** DESCRIPTION OF THE TASK **
What is needed is an exact copy of the data that follows.

** SUPPLIED DATA **
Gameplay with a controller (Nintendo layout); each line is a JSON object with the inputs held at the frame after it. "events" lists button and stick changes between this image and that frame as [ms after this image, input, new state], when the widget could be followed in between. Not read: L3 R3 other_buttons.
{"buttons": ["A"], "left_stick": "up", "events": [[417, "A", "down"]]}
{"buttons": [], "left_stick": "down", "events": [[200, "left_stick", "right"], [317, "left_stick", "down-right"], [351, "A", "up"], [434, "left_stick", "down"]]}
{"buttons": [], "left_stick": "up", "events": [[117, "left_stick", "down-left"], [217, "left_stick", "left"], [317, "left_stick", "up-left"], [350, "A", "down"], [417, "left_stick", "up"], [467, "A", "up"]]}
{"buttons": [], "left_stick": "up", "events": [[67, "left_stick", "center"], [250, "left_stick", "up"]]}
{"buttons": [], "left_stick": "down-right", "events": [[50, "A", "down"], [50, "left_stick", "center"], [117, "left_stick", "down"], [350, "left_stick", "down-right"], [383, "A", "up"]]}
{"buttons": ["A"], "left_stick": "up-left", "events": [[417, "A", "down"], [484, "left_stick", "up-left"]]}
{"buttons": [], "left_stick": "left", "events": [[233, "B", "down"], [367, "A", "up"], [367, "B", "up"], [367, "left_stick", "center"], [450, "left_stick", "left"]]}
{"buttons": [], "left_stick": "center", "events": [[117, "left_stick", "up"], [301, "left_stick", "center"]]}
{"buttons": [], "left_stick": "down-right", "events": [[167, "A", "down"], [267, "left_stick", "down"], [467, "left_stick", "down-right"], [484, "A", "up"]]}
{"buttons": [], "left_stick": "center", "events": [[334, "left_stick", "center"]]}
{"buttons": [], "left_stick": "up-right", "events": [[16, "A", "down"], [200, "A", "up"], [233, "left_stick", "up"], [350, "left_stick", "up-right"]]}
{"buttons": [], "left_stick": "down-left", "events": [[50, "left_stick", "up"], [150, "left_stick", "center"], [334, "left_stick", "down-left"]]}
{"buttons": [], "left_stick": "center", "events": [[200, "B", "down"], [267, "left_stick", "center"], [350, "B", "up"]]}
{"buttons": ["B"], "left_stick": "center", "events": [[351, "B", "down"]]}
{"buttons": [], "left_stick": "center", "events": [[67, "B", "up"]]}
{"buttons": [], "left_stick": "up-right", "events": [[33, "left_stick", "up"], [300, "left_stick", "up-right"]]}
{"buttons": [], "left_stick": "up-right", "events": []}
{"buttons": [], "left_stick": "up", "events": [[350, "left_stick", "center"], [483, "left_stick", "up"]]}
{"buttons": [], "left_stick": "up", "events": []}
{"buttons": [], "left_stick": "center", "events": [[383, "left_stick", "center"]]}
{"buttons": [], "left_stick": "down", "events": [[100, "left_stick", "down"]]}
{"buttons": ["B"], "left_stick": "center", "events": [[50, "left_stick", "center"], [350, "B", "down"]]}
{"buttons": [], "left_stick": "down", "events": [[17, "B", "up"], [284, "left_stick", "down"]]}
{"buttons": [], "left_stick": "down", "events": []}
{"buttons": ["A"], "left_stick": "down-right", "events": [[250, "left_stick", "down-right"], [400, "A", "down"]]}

** COMPLETED TASK **
Gameplay with a controller (Nintendo layout); each line is a JSON object with the inputs held at the frame after it. "events" lists button and stick changes between this image and that frame as [ms after this image, input, new state], when the widget could be followed in between. Not read: L3 R3 other_buttons.
{"buttons": ["A"], "left_stick": "up", "events": [[417, "A", "down"]]}
{"buttons": [], "left_stick": "down", "events": [[200, "left_stick", "right"], [317, "left_stick", "down-right"], [351, "A", "up"], [434, "left_stick", "down"]]}
{"buttons": [], "left_stick": "up", "events": [[117, "left_stick", "down-left"], [217, "left_stick", "left"], [317, "left_stick", "up-left"], [350, "A", "down"], [417, "left_stick", "up"], [467, "A", "up"]]}
{"buttons": [], "left_stick": "up", "events": [[67, "left_stick", "center"], [250, "left_stick", "up"]]}
{"buttons": [], "left_stick": "down-right", "events": [[50, "A", "down"], [50, "left_stick", "center"], [117, "left_stick", "down"], [350, "left_stick", "down-right"], [383, "A", "up"]]}
{"buttons": ["A"], "left_stick": "up-left", "events": [[417, "A", "down"], [484, "left_stick", "up-left"]]}
{"buttons": [], "left_stick": "left", "events": [[233, "B", "down"], [367, "A", "up"], [367, "B", "up"], [367, "left_stick", "center"], [450, "left_stick", "left"]]}
{"buttons": [], "left_stick": "center", "events": [[117, "left_stick", "up"], [301, "left_stick", "center"]]}
{"buttons": [], "left_stick": "down-right", "events": [[167, "A", "down"], [267, "left_stick", "down"], [467, "left_stick", "down-right"], [484, "A", "up"]]}
{"buttons": [], "left_stick": "center", "events": [[334, "left_stick", "center"]]}
{"buttons": [], "left_stick": "up-right", "events": [[16, "A", "down"], [200, "A", "up"], [233, "left_stick", "up"], [350, "left_stick", "up-right"]]}
{"buttons": [], "left_stick": "down-left", "events": [[50, "left_stick", "up"], [150, "left_stick", "center"], [334, "left_stick", "down-left"]]}
{"buttons": [], "left_stick": "center", "events": [[200, "B", "down"], [267, "left_stick", "center"], [350, "B", "up"]]}
{"buttons": ["B"], "left_stick": "center", "events": [[351, "B", "down"]]}
{"buttons": [], "left_stick": "center", "events": [[67, "B", "up"]]}
{"buttons": [], "left_stick": "up-right", "events": [[33, "left_stick", "up"], [300, "left_stick", "up-right"]]}
{"buttons": [], "left_stick": "up-right", "events": []}
{"buttons": [], "left_stick": "up", "events": [[350, "left_stick", "center"], [483, "left_stick", "up"]]}
{"buttons": [], "left_stick": "up", "events": []}
{"buttons": [], "left_stick": "center", "events": [[383, "left_stick", "center"]]}
{"buttons": [], "left_stick": "down", "events": [[100, "left_stick", "down"]]}
{"buttons": ["B"], "left_stick": "center", "events": [[50, "left_stick", "center"], [350, "B", "down"]]}
{"buttons": [], "left_stick": "down", "events": [[17, "B", "up"], [284, "left_stick", "down"]]}
{"buttons": [], "left_stick": "down", "events": []}
{"buttons": ["A"], "left_stick": "down-right", "events": [[250, "left_stick", "down-right"], [400, "A", "down"]]}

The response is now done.